Once the deployment is in Running state, the deployment is ready to be used. You can access the deployment details by clicking on the deployment name on the Deployments page.

Deploying Embedding Models from CLI

  • To list all embeddding models registered in the DKubeX LLM Catalog, use the following command.

    d3x emb list
    

Deploying Embedding Models from DKubeX Embedding Model Catalog

  • To deploy an embedding model from DKubeX embedding model catalog using KServe, you can use the command given below.

    d3x emb deploy --name <name of the deployment> --model <emb Name> --token <access token> --publish
    
    • Provide an unique name of the embedding model deployment after the --name flag replacing <deployment-name> in the command.

    • Replace <model-name> with the name of the embedding model from the DKubeX catalog after the --model flag.

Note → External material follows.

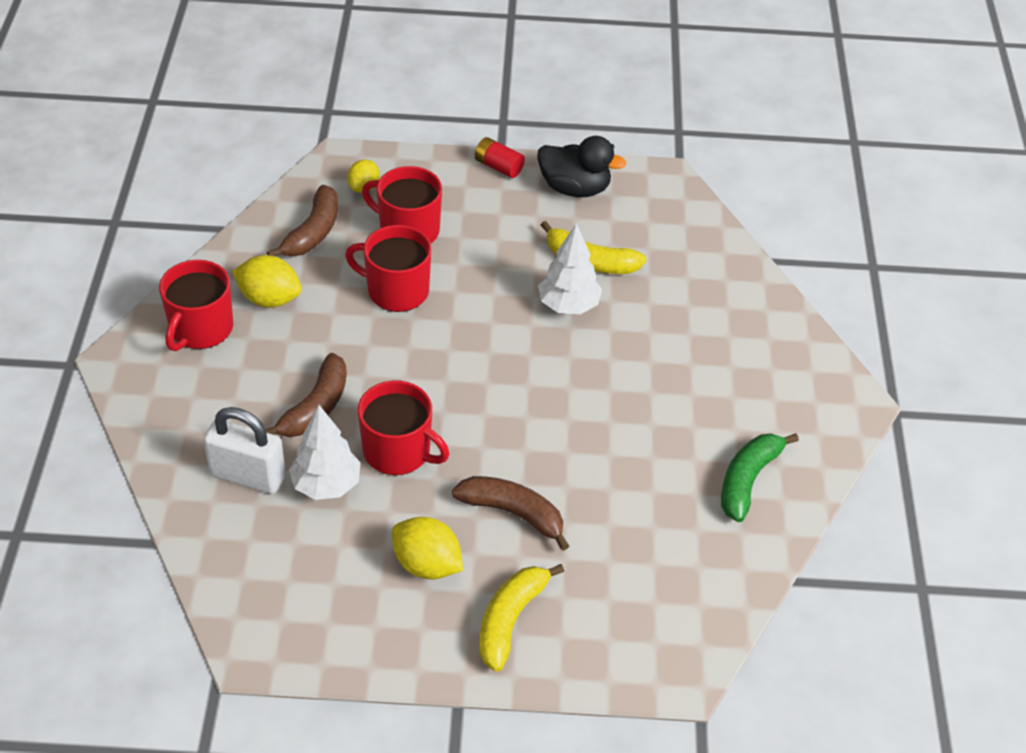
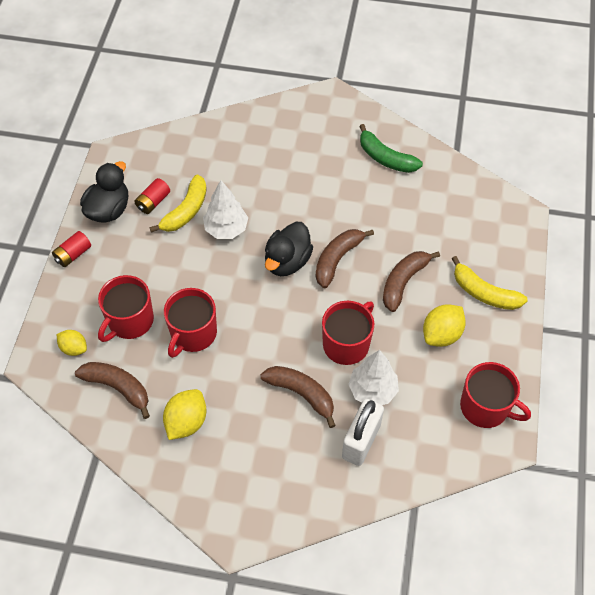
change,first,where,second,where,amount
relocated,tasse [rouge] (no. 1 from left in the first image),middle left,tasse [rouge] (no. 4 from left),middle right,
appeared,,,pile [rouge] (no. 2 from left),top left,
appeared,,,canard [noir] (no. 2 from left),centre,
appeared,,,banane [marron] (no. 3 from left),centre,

    • Provide the Huggingface access token for the embedding model after the --token flag replacing <access token> in the command.

    • Use the --publish flag to make the deployment details available for all users on the DKubeX setup.

    • Use the --kserve flag to deploy the model using KServe.

    • Use the --min_replicas and --max_replicas flags to specify the minimum and maximum number of replicas for the deployment. For example, --min_replicas 1.

Deploying Embedding Models with Custom Configuration File

  • To deploy an embedding model from Huggingface repository using a custom configuration file using KServe, you can use the command given below.

    d3x emb deploy --name <name of the deployment> --config <path to config file> --token <access token> --publish
    
    • Provide an unique name of the embedding model deployment after the --name flag replacing <deployment-name> in the command.

    • Provide the absolute path of the embedding model configuration file in your workspace after the --config flag.

    • Provide the Huggingface access token for the embedding model after the --token flag replacing <access token> in the command.

    • Use the --publish flag to make the deployment details available for all users on the DKubeX setup.

    • Use the --kserve flag to deploy the model using KServe.

    • Use the --min_replicas and --max_replicas flags to specify the minimum and maximum number of replicas for the deployment. For example, --min_replicas 1.